Что за странная склонность у Андрея-Фиалки расправляться молча? С одной стороны, это хорошая примета: против большевиков идет первобытная сила.
Но этот способ его, а главное – пряди волос в запекшейся крови у него на одежде почему-то заставили меня долгое время думать о них и быть рассеянным.
Это волосы – раз.
А два: с пальца у меня кольцо сдернули тоже волосы. В этой рассеянности я как-то машинально поймал коня за гриву. Рука сорвалась, и кольцо сдернуло гривой. В рассеянности я не обратил на это внимания. А теперь я хорошо припоминаю, что именно гривой сдернуло кольцо у меня с большого пальца.
Это волосы – два. Ворон каркнул. Чертовщина неотвязная.
Лезет в голову дурная блажь. Надо плюнуть на эту чушь.
Черт знает какое слюнтяйство! Подумаешь – ну и потерял кольцо, ну и черт с ним!
А все же: почему именно здесь, а не в Китае?
И почему – волосы и опять волосы?
На глухой заимке мы пережидаем вечер. За ночь мы уйдем в сопки, за Олечье, и оттуда начнем свои вылазки.
Заметил я одно обстоятельство: все люди стали вдруг здесь, в России, молчаливее и солиднее. Как-то дисциплинирующе действуют на всех даже эти песчаные холмы, эти редкие, как борода у прокаженного, низкорослые кусты.
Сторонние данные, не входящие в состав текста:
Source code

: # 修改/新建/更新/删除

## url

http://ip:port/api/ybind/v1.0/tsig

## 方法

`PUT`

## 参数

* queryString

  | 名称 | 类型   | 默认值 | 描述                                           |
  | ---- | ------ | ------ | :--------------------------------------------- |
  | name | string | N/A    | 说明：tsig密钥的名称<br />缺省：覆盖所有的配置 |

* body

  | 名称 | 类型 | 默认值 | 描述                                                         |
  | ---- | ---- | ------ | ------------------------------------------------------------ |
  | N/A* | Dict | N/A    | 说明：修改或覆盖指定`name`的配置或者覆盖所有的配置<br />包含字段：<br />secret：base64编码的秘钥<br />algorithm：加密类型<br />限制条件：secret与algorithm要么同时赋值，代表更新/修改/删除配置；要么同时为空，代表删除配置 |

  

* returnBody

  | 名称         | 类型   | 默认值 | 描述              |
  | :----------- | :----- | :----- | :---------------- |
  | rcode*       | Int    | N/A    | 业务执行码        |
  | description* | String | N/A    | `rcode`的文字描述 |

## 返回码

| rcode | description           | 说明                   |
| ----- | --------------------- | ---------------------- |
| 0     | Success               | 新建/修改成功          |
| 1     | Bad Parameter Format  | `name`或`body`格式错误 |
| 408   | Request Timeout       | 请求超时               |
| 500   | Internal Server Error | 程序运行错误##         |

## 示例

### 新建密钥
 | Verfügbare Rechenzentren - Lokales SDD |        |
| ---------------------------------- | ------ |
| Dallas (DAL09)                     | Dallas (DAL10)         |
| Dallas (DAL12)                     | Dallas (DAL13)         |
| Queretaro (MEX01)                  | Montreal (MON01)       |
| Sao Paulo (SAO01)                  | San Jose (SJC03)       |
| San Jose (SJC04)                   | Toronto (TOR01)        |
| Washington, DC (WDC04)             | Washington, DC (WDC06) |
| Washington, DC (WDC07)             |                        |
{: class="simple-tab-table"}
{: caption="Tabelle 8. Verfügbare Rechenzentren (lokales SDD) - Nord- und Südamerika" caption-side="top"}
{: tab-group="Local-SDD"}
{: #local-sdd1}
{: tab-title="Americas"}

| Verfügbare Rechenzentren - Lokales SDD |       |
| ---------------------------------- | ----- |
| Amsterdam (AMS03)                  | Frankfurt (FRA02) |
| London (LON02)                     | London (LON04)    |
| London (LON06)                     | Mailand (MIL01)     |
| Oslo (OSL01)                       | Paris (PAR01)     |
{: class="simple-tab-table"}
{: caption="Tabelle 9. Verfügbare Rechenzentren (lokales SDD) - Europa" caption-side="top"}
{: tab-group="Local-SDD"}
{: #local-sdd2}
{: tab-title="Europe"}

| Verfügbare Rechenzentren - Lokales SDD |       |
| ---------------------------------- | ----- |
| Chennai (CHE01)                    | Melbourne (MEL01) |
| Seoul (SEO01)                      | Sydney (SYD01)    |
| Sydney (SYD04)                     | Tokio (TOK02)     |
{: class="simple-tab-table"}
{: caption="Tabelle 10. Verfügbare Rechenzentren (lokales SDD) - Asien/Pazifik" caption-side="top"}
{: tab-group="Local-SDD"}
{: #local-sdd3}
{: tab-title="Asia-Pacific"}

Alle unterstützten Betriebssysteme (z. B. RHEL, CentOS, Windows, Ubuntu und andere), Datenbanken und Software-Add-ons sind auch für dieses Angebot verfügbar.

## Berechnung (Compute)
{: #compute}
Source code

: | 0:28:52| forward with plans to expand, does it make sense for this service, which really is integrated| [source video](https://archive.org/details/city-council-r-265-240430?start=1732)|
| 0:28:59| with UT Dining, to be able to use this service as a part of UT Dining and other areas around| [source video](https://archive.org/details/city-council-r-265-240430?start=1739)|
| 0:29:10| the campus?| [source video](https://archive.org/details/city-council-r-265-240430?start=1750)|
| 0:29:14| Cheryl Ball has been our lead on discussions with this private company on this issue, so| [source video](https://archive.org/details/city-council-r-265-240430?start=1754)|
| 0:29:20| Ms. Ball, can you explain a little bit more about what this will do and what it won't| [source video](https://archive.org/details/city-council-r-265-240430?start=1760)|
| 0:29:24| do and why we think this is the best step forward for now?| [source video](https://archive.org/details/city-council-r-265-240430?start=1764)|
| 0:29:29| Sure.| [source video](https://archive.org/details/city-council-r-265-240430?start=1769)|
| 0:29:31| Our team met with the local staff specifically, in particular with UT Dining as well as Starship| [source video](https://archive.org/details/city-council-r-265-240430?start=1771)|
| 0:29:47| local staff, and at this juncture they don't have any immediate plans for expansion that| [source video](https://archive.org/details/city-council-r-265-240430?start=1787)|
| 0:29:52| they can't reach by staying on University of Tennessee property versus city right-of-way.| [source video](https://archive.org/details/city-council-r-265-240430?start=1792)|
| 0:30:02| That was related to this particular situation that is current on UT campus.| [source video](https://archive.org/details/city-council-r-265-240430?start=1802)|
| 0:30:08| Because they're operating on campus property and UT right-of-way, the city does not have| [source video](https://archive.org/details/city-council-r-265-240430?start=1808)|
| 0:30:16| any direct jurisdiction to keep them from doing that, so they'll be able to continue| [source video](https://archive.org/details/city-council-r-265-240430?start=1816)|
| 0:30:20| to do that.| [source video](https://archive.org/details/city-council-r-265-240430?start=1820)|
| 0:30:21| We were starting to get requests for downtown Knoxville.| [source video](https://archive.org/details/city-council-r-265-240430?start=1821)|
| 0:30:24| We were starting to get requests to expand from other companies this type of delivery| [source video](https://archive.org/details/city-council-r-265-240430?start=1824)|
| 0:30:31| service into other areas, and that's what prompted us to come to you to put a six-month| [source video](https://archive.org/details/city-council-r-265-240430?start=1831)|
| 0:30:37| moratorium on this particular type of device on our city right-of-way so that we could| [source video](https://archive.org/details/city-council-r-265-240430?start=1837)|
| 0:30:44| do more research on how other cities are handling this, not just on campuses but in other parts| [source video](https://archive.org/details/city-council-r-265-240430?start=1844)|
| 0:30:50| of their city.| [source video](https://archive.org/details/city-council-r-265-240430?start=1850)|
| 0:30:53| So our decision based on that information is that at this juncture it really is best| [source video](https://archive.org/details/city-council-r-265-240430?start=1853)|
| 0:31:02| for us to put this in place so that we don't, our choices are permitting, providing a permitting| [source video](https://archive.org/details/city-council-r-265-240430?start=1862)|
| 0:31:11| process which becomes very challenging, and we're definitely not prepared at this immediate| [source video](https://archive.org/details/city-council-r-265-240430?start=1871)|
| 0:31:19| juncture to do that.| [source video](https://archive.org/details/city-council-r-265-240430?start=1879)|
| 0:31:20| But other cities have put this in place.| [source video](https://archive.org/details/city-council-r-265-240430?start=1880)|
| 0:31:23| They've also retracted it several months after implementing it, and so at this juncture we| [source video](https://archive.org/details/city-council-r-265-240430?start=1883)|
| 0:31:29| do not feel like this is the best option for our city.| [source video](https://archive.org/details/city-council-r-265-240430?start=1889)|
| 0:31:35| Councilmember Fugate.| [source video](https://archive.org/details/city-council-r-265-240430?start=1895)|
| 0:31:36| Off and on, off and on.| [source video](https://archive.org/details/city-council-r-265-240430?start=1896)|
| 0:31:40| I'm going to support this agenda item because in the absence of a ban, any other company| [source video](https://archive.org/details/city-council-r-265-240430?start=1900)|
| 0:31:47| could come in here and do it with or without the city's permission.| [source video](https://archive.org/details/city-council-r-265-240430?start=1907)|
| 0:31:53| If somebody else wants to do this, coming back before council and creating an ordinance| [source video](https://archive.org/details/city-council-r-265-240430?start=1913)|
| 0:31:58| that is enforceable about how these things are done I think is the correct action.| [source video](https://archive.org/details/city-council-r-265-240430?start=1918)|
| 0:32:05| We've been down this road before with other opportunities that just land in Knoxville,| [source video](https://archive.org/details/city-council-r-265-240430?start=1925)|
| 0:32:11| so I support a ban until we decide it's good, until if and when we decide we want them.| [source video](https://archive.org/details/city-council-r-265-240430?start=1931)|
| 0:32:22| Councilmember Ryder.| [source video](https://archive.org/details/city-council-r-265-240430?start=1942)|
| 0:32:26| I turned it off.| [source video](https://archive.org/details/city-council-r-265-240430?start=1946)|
Люди с опасливым любопытством присматриваются к чему-то и с глубокой вдумчивостью к чему-то прислушиваются.
Неужели железная сила большевистской воли невидимо реет даже здесь, над пустыней этой?
На заимке – один старик. С ним живут еще трое – его сын и двое чужих. Они пасут овец от Карачаевского совхоза и сейчас угнали их в сопки; каждый день перед вечером кто-нибудь из них приходит к деду «за харчей».
Старик нас очень радушно принимает, считая красноармейцами. Он называет нас «орлы удалые» и ждет не дождется, когда придет кто-нибудь «за харчей», тогда он «распорядится», чтоб пригнали «парочку баранчиков для дорогих гостечков».
– Овцы ведь считаны у тебя, папаша, – говорю ему.
Старик изумленно смотрит на меня, ударяет себя по бедрам и укоризненно качает головой.
И уж потом объявляет:
– Поверишь, сынок, грешить не буду: на луку да на воде подчас маемся, но для себя совецким добром гнушать не позволю. А для дорогих гостечков какая болячка подеется с двух баранчиков? Схвастну, схвастну на старости годов. Скажу – упали.
Старик входит в раж.
– Эдь, сынок, – кричит он восторженно, – эдь в кои-то веки довелось в гостях у себя принимать вас, орлы удалые! Эдь в кои веки! Да меня за это и сам Сталин похвалит. Похвалит. Молодец, скажет, Епифан Семеныч, хоть стар, а молодец. Не обесчестил смычку мирного населения.
Дед Епифан донельзя словоохотлив. Он у каждого расспрашивает о семье, о родне, о «губернии». Сторонится только Андрея-Фиалки. О нем он сразу мне сказал: «Эко, темный бор насупился». Может, он уже предчувствует свою судьбу?
А ко мне он то и дело пристает, чтоб я говорил ему о Боге. «Есть Бог или как, сынок?» – твердит он.